**What is being asked**
Reproduce the lines of the material below without any change, beginning with the line that contains "family: Odiniidae" and continuing down through the line that contains "genus: Dichanthelium", both included.

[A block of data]
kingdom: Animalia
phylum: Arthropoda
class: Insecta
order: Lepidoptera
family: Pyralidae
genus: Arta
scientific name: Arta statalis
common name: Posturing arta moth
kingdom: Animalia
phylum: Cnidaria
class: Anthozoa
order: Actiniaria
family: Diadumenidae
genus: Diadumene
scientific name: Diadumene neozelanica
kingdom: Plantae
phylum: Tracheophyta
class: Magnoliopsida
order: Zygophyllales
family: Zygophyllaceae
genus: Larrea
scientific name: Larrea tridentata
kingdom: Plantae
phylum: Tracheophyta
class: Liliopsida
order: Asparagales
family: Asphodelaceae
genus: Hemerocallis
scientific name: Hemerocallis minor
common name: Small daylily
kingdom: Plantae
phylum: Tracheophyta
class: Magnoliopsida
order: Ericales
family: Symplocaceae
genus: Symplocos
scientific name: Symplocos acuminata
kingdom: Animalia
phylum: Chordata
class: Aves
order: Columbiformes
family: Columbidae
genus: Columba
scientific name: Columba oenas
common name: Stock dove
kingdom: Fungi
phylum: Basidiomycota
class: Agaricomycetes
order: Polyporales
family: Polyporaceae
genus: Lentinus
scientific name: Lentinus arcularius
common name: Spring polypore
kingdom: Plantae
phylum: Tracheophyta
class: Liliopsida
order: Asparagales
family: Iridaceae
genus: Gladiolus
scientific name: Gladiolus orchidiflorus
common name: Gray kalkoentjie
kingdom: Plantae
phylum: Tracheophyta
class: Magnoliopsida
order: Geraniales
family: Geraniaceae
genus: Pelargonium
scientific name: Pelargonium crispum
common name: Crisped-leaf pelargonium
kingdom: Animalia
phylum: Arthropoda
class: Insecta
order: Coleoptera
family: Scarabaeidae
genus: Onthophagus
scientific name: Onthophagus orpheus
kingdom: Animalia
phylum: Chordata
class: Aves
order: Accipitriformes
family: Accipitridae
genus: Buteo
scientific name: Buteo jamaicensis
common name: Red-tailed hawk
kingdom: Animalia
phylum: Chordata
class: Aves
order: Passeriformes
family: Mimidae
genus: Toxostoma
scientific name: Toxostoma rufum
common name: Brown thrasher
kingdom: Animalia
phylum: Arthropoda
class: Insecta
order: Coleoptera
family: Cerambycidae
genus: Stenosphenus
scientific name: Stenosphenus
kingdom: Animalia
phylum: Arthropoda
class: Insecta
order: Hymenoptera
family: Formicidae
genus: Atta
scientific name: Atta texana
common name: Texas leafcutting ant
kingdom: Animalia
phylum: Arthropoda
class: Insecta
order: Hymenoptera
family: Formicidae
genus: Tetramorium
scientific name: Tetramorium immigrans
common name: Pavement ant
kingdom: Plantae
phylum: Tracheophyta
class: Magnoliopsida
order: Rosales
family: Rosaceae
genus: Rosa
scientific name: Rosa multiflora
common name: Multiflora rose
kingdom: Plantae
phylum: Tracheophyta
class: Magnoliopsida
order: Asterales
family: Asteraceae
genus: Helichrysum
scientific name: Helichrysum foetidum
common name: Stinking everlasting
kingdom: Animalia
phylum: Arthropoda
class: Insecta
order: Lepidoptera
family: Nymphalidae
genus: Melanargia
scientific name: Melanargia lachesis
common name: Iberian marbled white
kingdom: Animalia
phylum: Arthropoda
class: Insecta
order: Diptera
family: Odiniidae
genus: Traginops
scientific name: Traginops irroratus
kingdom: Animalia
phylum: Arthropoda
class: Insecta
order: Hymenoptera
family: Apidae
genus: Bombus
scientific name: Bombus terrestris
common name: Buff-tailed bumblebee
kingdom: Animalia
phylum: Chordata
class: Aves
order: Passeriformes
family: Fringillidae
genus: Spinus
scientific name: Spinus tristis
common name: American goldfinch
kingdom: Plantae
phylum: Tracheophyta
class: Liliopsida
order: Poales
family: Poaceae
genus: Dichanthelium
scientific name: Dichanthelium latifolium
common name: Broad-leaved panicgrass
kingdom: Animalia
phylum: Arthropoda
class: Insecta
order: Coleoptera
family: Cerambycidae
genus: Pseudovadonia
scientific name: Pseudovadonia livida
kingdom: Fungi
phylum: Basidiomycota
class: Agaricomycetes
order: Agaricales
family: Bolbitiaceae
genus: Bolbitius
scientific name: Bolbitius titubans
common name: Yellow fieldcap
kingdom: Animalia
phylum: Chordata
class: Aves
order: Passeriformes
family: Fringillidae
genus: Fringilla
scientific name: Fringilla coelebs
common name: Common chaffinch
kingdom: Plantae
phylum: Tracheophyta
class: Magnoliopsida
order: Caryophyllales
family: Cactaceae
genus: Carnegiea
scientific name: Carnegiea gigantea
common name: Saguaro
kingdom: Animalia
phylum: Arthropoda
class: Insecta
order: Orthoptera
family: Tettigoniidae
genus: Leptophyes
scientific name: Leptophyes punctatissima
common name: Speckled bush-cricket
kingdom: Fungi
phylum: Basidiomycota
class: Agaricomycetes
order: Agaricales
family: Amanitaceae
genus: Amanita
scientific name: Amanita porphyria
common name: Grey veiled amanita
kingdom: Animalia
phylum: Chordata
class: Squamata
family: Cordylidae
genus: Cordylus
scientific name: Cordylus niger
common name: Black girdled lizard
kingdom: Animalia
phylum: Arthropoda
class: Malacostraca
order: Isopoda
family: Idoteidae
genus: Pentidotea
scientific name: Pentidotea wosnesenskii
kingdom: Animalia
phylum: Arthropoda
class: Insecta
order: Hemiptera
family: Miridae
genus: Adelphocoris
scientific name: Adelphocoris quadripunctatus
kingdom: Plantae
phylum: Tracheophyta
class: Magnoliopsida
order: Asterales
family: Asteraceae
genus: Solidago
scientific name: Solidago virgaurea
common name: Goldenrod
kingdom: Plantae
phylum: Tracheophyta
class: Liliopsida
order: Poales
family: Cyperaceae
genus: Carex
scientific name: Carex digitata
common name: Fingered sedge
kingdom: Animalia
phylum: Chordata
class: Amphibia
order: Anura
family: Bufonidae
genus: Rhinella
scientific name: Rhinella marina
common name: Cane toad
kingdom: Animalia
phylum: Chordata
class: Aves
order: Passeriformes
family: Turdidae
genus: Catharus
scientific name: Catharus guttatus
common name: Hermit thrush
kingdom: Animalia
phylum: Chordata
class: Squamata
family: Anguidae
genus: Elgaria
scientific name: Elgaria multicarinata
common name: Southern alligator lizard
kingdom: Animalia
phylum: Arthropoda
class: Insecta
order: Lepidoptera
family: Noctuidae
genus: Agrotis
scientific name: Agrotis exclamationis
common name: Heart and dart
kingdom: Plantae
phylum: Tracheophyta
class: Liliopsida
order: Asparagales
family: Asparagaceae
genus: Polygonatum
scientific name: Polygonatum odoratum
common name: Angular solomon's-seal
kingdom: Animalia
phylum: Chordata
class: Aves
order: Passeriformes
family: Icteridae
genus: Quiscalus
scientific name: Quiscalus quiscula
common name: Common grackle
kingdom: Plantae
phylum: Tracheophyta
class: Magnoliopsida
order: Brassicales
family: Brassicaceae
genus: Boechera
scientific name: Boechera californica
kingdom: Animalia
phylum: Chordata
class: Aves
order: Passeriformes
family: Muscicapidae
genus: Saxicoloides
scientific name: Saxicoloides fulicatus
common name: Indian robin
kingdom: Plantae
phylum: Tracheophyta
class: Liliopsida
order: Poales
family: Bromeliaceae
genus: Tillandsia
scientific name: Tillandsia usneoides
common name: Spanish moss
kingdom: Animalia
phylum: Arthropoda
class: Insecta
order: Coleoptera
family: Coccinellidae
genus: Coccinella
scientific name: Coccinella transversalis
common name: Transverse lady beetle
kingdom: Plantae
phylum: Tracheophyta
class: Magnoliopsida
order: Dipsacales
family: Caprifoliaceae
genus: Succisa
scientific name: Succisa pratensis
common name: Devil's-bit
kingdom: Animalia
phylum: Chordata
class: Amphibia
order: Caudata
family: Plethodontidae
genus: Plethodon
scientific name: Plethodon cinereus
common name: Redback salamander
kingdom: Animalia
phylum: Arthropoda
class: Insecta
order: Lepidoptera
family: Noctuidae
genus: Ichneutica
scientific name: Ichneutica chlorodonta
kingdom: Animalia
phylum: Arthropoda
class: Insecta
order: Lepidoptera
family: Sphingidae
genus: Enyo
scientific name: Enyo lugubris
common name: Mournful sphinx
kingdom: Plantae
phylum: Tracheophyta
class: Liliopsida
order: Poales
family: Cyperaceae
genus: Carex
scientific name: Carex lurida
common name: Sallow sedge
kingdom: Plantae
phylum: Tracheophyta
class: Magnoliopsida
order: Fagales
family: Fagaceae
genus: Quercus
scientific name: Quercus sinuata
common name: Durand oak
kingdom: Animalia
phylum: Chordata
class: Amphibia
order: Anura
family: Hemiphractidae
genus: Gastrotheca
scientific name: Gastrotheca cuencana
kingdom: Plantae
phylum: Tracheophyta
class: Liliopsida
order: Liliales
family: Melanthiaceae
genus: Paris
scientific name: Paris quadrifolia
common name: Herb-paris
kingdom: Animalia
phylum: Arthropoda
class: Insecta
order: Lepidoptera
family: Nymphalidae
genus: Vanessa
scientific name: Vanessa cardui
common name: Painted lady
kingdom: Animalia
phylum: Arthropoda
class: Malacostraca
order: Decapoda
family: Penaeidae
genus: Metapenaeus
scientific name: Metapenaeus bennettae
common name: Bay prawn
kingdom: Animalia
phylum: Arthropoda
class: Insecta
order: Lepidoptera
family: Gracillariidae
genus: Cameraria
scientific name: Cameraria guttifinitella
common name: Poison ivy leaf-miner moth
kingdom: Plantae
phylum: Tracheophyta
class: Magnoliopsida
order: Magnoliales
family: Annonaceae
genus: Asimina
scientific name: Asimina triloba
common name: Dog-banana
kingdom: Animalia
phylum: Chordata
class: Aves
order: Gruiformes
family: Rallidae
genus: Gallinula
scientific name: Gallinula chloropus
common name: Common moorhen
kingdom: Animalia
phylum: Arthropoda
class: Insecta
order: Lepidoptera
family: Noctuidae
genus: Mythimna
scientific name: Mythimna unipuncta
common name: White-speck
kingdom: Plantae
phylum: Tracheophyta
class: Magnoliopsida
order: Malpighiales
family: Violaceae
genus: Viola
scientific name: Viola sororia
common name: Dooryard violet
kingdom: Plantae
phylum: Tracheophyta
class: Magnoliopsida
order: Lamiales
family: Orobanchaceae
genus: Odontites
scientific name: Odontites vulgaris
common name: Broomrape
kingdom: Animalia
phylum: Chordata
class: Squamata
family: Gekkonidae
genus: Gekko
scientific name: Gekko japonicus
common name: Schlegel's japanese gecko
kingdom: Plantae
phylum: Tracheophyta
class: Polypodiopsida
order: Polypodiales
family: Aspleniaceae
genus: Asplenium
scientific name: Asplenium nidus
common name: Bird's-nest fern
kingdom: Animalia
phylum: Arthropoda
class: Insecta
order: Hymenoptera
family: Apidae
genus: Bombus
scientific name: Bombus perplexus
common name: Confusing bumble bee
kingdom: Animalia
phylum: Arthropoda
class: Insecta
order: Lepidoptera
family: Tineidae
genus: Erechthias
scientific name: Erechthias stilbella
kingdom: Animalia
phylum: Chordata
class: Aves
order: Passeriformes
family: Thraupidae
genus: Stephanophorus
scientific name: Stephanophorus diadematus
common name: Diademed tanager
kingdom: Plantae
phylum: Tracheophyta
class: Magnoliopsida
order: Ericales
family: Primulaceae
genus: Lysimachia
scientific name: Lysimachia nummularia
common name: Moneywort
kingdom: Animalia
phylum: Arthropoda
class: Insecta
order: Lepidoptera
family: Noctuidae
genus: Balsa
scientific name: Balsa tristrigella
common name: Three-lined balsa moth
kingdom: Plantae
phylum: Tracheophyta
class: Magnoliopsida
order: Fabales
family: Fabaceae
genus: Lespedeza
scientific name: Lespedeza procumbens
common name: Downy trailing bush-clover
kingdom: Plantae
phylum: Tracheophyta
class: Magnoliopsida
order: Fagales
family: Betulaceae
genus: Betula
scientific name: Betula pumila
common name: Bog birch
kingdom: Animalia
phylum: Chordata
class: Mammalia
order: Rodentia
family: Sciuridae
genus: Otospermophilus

**Solution to this problem**
family: Odiniidae
genus: Traginops
scientific name: Traginops irroratus
kingdom: Animalia
phylum: Arthropoda
class: Insecta
order: Hymenoptera
family: Apidae
genus: Bombus
scientific name: Bombus terrestris
common name: Buff-tailed bumblebee
kingdom: Animalia
phylum: Chordata
class: Aves
order: Passeriformes
family: Fringillidae
genus: Spinus
scientific name: Spinus tristis
common name: American goldfinch
kingdom: Plantae
phylum: Tracheophyta
class: Liliopsida
order: Poales
family: Poaceae
genus: Dichanthelium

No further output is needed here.